LexisNexis announced it will expand its Congressional archives with the new LexisNexis U.S. Serial Set Maps Digital Collection that will provide easy access to more than 56,000 map records containing nearly 70,000 individual map sheet images when complete. Almost half of these maps contain color or fine detail and are being scanned as high-resolution imagery from the originals.

These maps offer unparalleled research potential to historians, law students, labor studies researchers, political scientists, and other social scientists, as well as to biologists, geologists, geographers, meteorologists, and epidemiologists.

Serial Set maps, dating from 1789, include great 19th Century exploratory surveys of the American West, Civil War battlefields, as well as flood protection and beach erosion studies in the 1950s and 1960s, just to name a few.

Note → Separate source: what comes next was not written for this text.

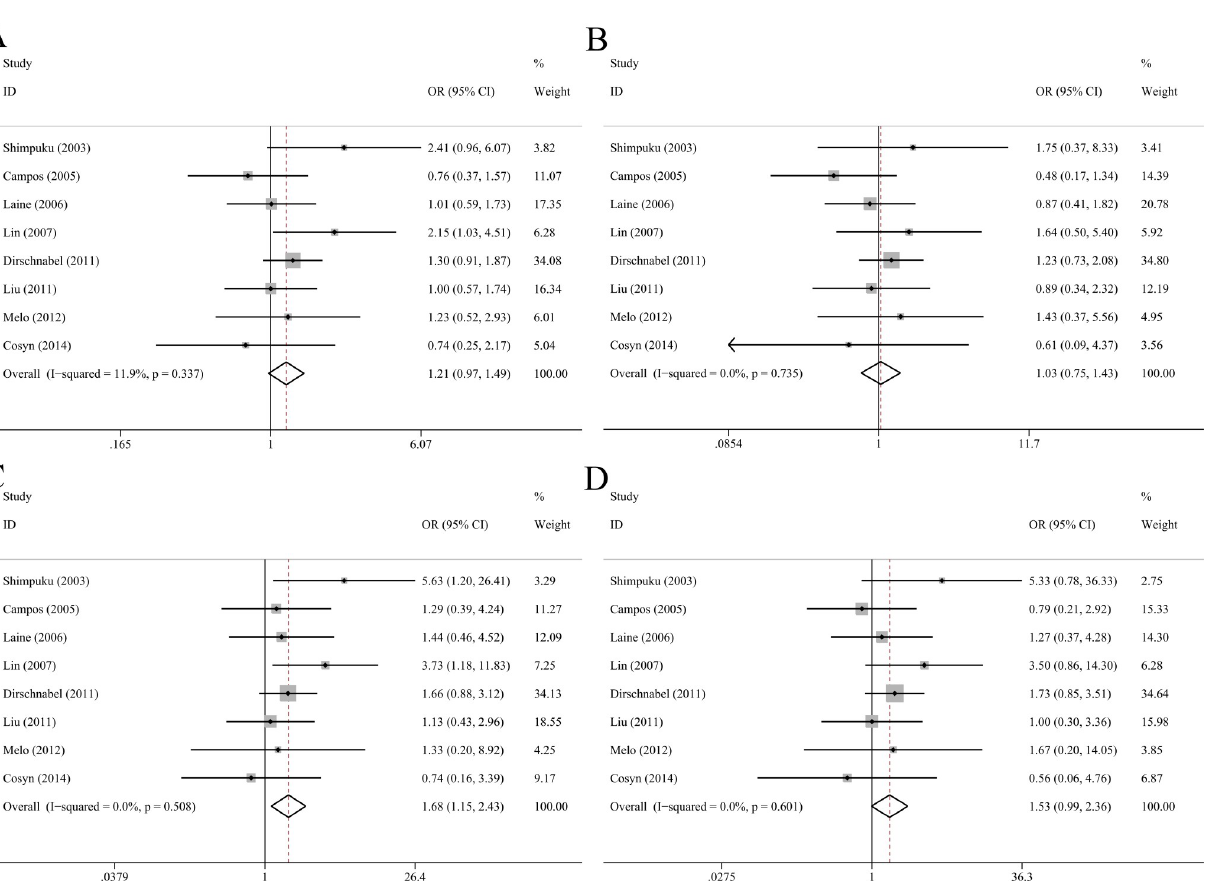
Fig 4. Forest plots of IL-1 β C-511T polymorphism with peri-implant disease risk in allelic (A), dominant (B), recessive (C) and homozygote model (D).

This maps digitization effort, conducted in cooperation with the University of Maryland, is the latest step in LexisNexis’ ongoing commitment to building a complete, easy-to-use repository of Congressional information.

The maps in this new collection, some of which represent the first geologic, soil, and population maps of many states and territories, are being conserved, encapsulated, and scanned from the U.S. Serial Set collection housed at the University of Maryland Libraries.

Advanced Technology Applied to Historic Maps

LexisNexis is converting the digital, historical map collections into the standard JPEG 2000 image format to provide advanced web-based viewing features of the maps, such as panning and zooming, without any barriers, additional software or browser plug-ins.

Detailed Indexing For Easy Access

The LexisNexis U.S. Serial Set Maps Digital Collection includes detailed indexing for every map in the more than 13,000 volumes of the U.S. Serial Set though the year 1969. Originally created by the University of Kansas and recently enhanced by LexisNexis editorial staff, this special indexing makes it easy for researchers to access maps using key indexing terms, including date, subject and geographic terms, personal and organizational names, map title, relief method, notation of content abstracting, or to search the document in which the map was published.

Combined with the LexisNexis Congressional user interface, this powerful search functionality allows users to quickly and efficiently focus and hone their search results to a useable data set. All maps will be accessible through an image content server (ICS), provided by LuraTech Inc., which renders segments of the entire map image to a user’s browser quickly without the need for additional software.